FDP und AfD ließen am Montag nach der Sitzung des Bundestagsinnenausschusses keinen Zweifel: Der Skandal um zu Unrecht erteilte Asylbescheide beim Bundesamt für Migration und Flüchtlinge (Bamf) benötige noch immer eine vollumfängliche Aufarbeitung. Es wäre fatal, einen Schlußstrich unter die Affäre zu ziehen, so die Parteien. „Es hat in Bremen erhebliche Mißstände gegeben“, hatte auch der neue Bamf-Chef Hans-Eckhard Sommer laut Teilnehmerangaben vor dem Gremium bestätigt.

Dabei hatten jüngste Medienberichte ein gänzlich anderes Bild von den Versäumnissen in der Bremer Außenstelle gezeichnet. Immer häufiger hieß es, die ehemalige Behördenleiterin Ulrike B. sei lediglich das Opfer einer Rufmordkampagne geworden. Die Mißstände hätten sich als weit geringer erwiesen als zunächst angenommen. Die innenpolitische Sprecherin der Bundestagsfraktion der Linkspartei, Ulla Jelpke, forderte gar eine öffentliche Entschuldigung von Innenminister Horst Seehofer für seine „unverantwortliche Panikmache“.

Als Beweis diente der jüngst abgeschlossene Prüfungsbericht des Bamf, den die Behörde in den vergangenen Monaten selbst erarbeitet hatte. Für den „Vollbericht Bremen“ wurden alle Fälle untersucht, die seit 2006 in der Hansestadt positiv beschieden worden waren – 12.848 Akten, die sich auf 18.347 Asylbewerber bezogen. Die Experten wollten wissen: Wie viele Unregelmäßigkeiten gab es bei den einzelnen Entscheidungen? Die Medien griffen einzelne Bruchstücke der Untersuchung dankbar auf. Nur 1,1 Prozent der positiven Asylbescheide hätten bislang revidiert werden müssen, zitierte der Spiegel aus dem vorgelegten Bericht. Kein Grund zur Aufregung also? 

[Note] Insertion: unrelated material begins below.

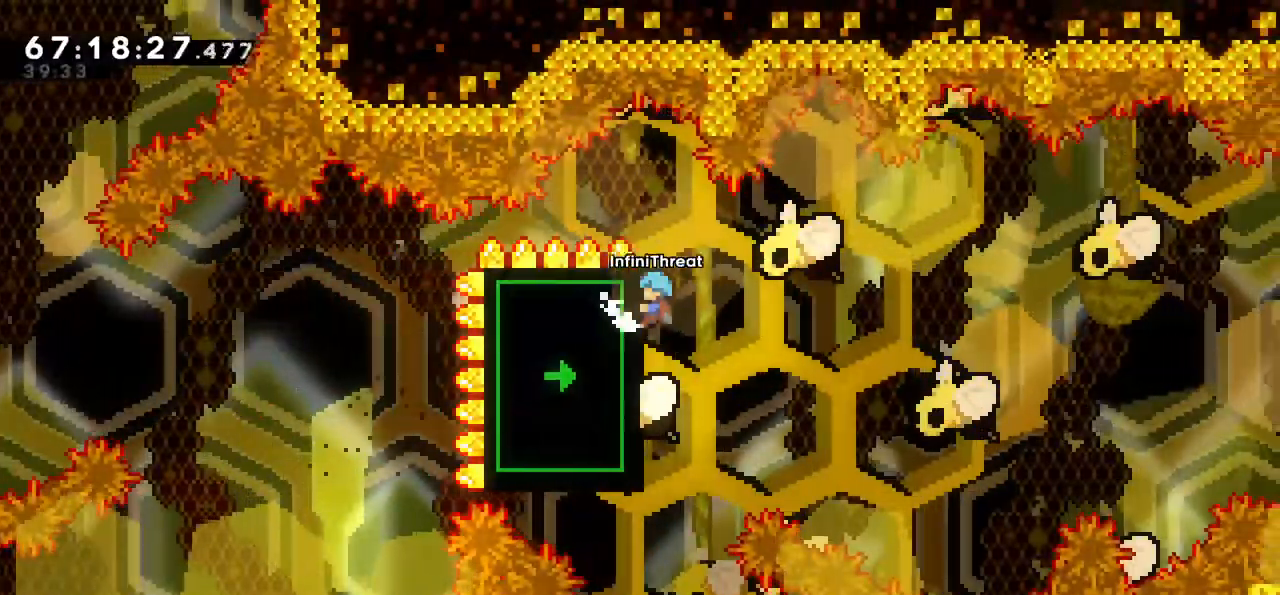
{"keys": ["grab"], "events": [[433, "down", "up"]]}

Ulrike B. hat jahrelang geltendes Recht gebrochen

Die genaue Lesart des internen Prüfungsberichts biete „einen etwas klareren Blick auf die Vorgänge“, entgegnete die Frankfurter Allgemeine Zeitung. Zwar liege die Zahl der groben Verstöße tatsächlich bei nur 145. Doch handele es sich hierbei lediglich um Fälle, bei denen Mitarbeiter eine „bewußt manipulative Einflußnahme zur Erreichung einer bestimmten Entscheidung“ vorgenommen hätten. Gleichzeitig gebe es weitere 2.043 Asylverfahren, in denen „nicht ausreichend ermittelt“ worden sei. Bei rund 2.700 Fällen (rund 21 Prozent aller Verfahren) hätten die Prüfer „Mängel in der Bearbeitung“ beanstandet.

Der wohl heikelste Punkt aber blieb in den meisten Medienberichten gleich ganz außen vor: Die 4.568 Fälle, „an denen die beiden jesidischen Rechtsanwälte aus Hildesheim und Oldenburg beteiligt waren, mit denen Ulrike B. teils eng kooperiert haben soll“, seien nämlich erst gar nicht untersucht worden, schreibt die FAZ. Durch den Korruptionsverdacht bei den positiven Asylbescheiden für Jesiden war die Bamf-Affäre jedoch erst richtig ins Rollen gekommen. Diese sollen nun gesondert untersucht werden. 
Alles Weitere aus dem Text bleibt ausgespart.